Besonders bei Familien kommt einiges zusammen: Kinderbetten, die mitwachsen und noch Jahre genutzt werden können, Schränke, die perfekt ins Kinderzimmer passen, oder die Waschmaschine, die noch tadellos funktioniert. Diese Dinge haben nicht nur einen materiellen, sondern auch einen emotionalen Wert. Die Lösung liegt oft in einer professionellen Zwischenlagerung, die flexibel und ohne lange Vertragsbindung funktioniert.

Flexible Einlagerung als Brücke zwischen zwei Lebensphasen

Genau für solche Übergangsphasen ist Self Storage die ideale Lösung. Du lagerst deine Möbel und persönlichen Gegenstände sicher ein, bis du sie wieder brauchst. Moderne Anbieter wie SaveSpace machen es dir besonders einfach: keine Kaution, jederzeit kündbar und komplett digital organisiert. Das bedeutet, du bleibst maximal flexibel und kannst auf Veränderungen in deiner Wohnsituation spontan reagieren.

Ein großer Vorteil ist der Abholservice. Gerade wenn du mit Kindern umziehst, ist jede Erleichterung willkommen. Statt selbst einen Transporter zu mieten und schwere Möbel zu schleppen, kommt das Team zu dir nach Hause, holt alles ab und bringt es ins Lager.
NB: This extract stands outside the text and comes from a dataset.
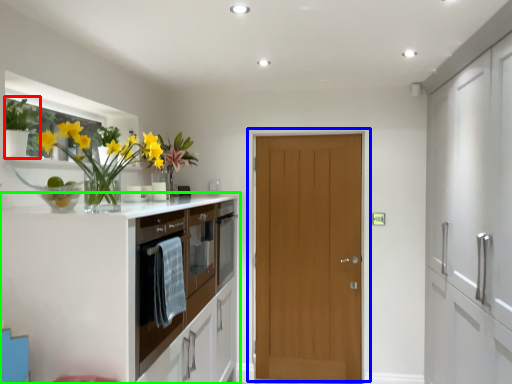
Question: Which object is the farthest from plant (highlighted by a red box)? Choose among these: door (highlighted by a blue box) or cabinetry (highlighted by a green box).

Choices:
 (A) door
 (B) cabinetry

Answer: (A)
Das spart nicht nur Zeit und Nerven, sondern auch den Stress, den ein Umzug mit Kindern ohnehin schon mit sich bringt.

Was solltest du einlagern, was kannst du mitnehmen?

Bei der Entscheidung, was ins Lager kommt und was mit in die Shared Flat darf, hilft eine klare Struktur. In der Regel hast du in Lemulike Wohnungen oder ähnlichen Konzepten ein eigenes Zimmer oder Apartment, das du individuell einrichten kannst. Hier ist Platz für persönliche Möbel wie das Kinderbett, einen kleinen Schreibtisch oder Regale.

Alles, was in die Gemeinschaftsräume gehört, ist meist schon vorhanden. Deine eigene Couch, der Esstisch, die Küchenzeile oder zusätzliche Sessel sollten also ins Lager. Auch saisonale Dinge wie Weihnachtsdeko, Sommerreifen, Sportgeräte oder Kleidung, die gerade nicht gebraucht wird, sind perfekt für die Einlagerung geeignet. So bleibt dein neues Zuhause übersichtlich, und du hast trotzdem alles griffbereit, wenn du es brauchst.

Von der Shared Flat zur eigenen Wohnung: Der Weg zurück

Viele Familien sehen Shared Flats als Übergangslösung. Vielleicht möchtest du Geld sparen, eine neue Stadt kennenlernen oder einfach eine Zeit lang gemeinschaftlicher leben. Irgendwann kommt dann aber oft der Wunsch nach mehr Privatsphäre und einem eigenen Zuhause zurück. Und genau dann zahlt sich die Entscheidung für die Einlagerung aus.

Deine Möbel sind sicher verwahrt, gut erhalten und warten nur darauf, wieder in dein Leben integriert zu werden. Statt alles neu kaufen zu müssen, holst du einfach deine Sachen aus dem Lager und richtest deine neue Wohnung mit vertrauten Stücken ein. Das spart nicht nur Geld, sondern gibt auch ein Gefühl von Kontinuität und Heimat, gerade für Kinder, die ihre gewohnten Möbel wiedererkennen.